# New Burstner



## jearing (Jan 19, 2015)

I ordered a new burstner elegance last october at the nec,and it is now may and I am still waiting, dealer told me last week that thier was a delay of some sort,but did not know why.
Anyone else had problems like this??

regards Joe


----------



## cabby (May 14, 2005)

Maybe they have gone bust.

cabby


----------



## A14GAS (Oct 9, 2014)

Eight months is a long wait.
Hope it gets sorted out soon.


----------



## dhutchy (Feb 7, 2010)

I ordered mine at the NEC but it was five years ago ,we also had delays but received it at the end of May .I think it was due to production runs or something,do what Sue did and ask for a free extra leisure battery for the waiting:wink2:


----------



## suedew (May 10, 2005)

When was it due to be delivered? ask dealer for a free hire van so you can enjoy the travel you had planned for this time. doubt you will get it, but worth a try.

Sue


----------



## rayc (Jun 3, 2008)

jearing said:


> I ordered a new burstner elegance last october at the nec,and it is now may and I am still waiting, dealer told me last week that thier was a delay of some sort,but did not know why.
> Anyone else had problems like this??
> 
> regards Joe


What were the projected build and delivery dates you were given when ordering?


----------



## jearing (Jan 19, 2015)

Further to my last message I Picked up my new motorhome last week very happy and looking forward to many trips away.

Joe earing


----------



## stewartwebr (May 27, 2005)

Not sure if Burstner are winding down the Elegance production.

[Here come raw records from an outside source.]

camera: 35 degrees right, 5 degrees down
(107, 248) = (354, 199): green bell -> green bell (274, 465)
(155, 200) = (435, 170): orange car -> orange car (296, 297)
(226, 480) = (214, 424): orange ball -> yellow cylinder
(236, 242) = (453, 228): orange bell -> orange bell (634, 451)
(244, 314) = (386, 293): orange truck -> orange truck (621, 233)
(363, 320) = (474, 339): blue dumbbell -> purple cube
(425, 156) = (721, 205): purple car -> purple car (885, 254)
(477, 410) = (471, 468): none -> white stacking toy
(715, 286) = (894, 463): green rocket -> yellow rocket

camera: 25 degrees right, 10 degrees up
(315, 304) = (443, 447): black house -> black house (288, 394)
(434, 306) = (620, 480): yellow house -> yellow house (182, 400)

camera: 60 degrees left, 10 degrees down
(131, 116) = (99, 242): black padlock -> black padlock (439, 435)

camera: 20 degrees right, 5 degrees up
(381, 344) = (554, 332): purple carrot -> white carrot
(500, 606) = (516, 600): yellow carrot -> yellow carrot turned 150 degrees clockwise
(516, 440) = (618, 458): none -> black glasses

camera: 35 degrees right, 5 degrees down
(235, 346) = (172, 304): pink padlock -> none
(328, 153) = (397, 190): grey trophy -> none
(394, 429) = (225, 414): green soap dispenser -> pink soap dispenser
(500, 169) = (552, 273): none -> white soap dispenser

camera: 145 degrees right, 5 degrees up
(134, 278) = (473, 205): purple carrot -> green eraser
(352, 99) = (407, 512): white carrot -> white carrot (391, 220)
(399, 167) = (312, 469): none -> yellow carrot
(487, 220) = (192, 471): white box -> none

I believe the 2016 models to be released in September 15 at the Dusseldorf Salon will show a brand new completely revamped Elegance with parts of the Grand Panorama which is being dropped at the end of this year.


Makes complete sense since the upgrade of the Aviano which looks almost the same as the Elegance inside something had to change.


I believe the cambus electrics used in the Grand Panoramas have been nothing short of a nightmare and this has also been dropped in further Burstner motorhomes.


----------